Douglas was the team’s leading scorer and rebounder, averaging 21.2 points and 10 rebounds per game, was named MVP of the 1979-80 season and made the NJCAA All-Region XII team.

Douglas remembers plenty from the year he spent at Sinclair.

“I lived in the Riverview Terrace apartments,” he said. “Dayton was kind of a tough town — there were some real gangsters around — but I was cool there. I remember I fell in love there with this girl from Prichard, Ala. Man, I was crazy about her, but then when I went back home, we drifted apart.”

After a season at Sinclair, Douglas was recruited to Mercyhurst College, but ended up giving up basketball to turn pro as a boxer.

“I knew his dad (Bill “Dynamite” Douglas) was in the game and influencing him to go that direction,” O’Neill said.

When he looks back at his Sinclair days, one thing the 51-year-old Douglas especially appreciates is O’Neill: “He was a good guy...and a good coach.”

Current Sinclair coach Jeff Price — whose 11-5 Tartans host Owens Community College (ranked No 20 in the nation) today — echoes Buster’s thoughts:

“Everybody always sees Mike Krzyzewski (Duke) and Roy Williams (North Carolina) on TV and praises them. But there are a lot of really great coaches out there at the small-college level who don’t get the recognition they deserve.

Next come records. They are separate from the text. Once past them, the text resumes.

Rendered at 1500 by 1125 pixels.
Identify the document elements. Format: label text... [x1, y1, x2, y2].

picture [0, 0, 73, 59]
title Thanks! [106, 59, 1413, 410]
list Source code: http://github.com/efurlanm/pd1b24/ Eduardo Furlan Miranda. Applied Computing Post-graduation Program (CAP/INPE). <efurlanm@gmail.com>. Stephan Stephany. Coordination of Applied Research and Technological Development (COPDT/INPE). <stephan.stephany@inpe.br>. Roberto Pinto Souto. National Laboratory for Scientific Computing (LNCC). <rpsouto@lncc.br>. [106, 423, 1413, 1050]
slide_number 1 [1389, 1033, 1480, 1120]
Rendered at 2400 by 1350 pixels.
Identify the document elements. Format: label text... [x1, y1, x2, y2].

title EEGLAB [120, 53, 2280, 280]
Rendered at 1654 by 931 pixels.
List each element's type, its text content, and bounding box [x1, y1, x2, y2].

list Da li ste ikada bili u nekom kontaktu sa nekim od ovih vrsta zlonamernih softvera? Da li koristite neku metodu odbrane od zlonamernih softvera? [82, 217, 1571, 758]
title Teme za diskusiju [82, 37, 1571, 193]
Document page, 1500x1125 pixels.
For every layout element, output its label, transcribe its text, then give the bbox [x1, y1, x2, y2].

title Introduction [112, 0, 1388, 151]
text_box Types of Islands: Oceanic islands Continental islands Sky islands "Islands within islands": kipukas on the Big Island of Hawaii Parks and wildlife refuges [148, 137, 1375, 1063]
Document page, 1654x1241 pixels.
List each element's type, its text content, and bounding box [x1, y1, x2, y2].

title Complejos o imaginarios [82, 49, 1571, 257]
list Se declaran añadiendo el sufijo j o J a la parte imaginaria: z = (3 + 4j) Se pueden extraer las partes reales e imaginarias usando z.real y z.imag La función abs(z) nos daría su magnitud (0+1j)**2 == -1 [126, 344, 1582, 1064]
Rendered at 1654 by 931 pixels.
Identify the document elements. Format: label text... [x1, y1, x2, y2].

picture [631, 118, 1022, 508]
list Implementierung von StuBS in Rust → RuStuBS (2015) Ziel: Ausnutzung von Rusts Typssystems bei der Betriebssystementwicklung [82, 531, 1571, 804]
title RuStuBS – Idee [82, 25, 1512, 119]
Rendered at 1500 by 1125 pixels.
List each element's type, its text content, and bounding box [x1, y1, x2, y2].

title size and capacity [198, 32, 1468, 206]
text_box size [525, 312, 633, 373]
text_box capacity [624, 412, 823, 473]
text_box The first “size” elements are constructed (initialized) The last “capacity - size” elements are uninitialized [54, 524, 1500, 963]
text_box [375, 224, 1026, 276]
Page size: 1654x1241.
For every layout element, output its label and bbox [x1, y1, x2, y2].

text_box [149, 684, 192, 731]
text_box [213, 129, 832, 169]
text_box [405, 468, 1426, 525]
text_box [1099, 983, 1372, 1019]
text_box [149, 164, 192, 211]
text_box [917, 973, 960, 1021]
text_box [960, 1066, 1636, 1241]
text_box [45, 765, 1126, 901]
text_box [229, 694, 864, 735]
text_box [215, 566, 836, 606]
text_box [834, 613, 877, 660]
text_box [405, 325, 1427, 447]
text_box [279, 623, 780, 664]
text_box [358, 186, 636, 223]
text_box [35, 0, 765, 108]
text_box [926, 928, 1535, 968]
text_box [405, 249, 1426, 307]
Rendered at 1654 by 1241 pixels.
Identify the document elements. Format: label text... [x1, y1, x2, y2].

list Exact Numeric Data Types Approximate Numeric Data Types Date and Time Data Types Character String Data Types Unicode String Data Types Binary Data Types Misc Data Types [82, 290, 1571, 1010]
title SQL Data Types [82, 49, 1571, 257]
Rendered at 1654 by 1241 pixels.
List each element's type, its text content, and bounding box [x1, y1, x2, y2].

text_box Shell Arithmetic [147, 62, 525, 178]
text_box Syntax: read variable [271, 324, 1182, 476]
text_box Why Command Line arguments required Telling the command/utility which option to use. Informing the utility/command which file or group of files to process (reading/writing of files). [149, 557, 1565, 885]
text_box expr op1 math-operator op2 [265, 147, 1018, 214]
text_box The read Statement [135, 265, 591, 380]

“Coach O’Neill is one of them. He’s still No. 1 among all Sinclair coaches in winning percentage. He was a great coach who had an impact on so many guys.”

After coaching at Belmont High, O’Neill started the basketball program at Sinclair in 1968. Over the next 12 years, he compiled a 203-106 record. After he retired from coaching in 1980, he continued to teach English at Sinclair for another 14 years and these days he serves as the starter at NCR Country Club.

This afternoon, the 76-year-old former coach and his most famous player will be honored at about 3:15 p.m. between the Sinclair women’s and men’s games.

Douglas, who lives with his family on a farm outside Columbus, will be given a framed version of his old No. 44 jersey with which he was presented at the annual Punchers & Painters celebration in downtown Dayton this summer.

Price said Douglas also will address his team in the dressing room before the game and then will be given a seat on the Tartans bench.

“If we’re getting outrebounded,” he cracked, “I just might have to put him in.”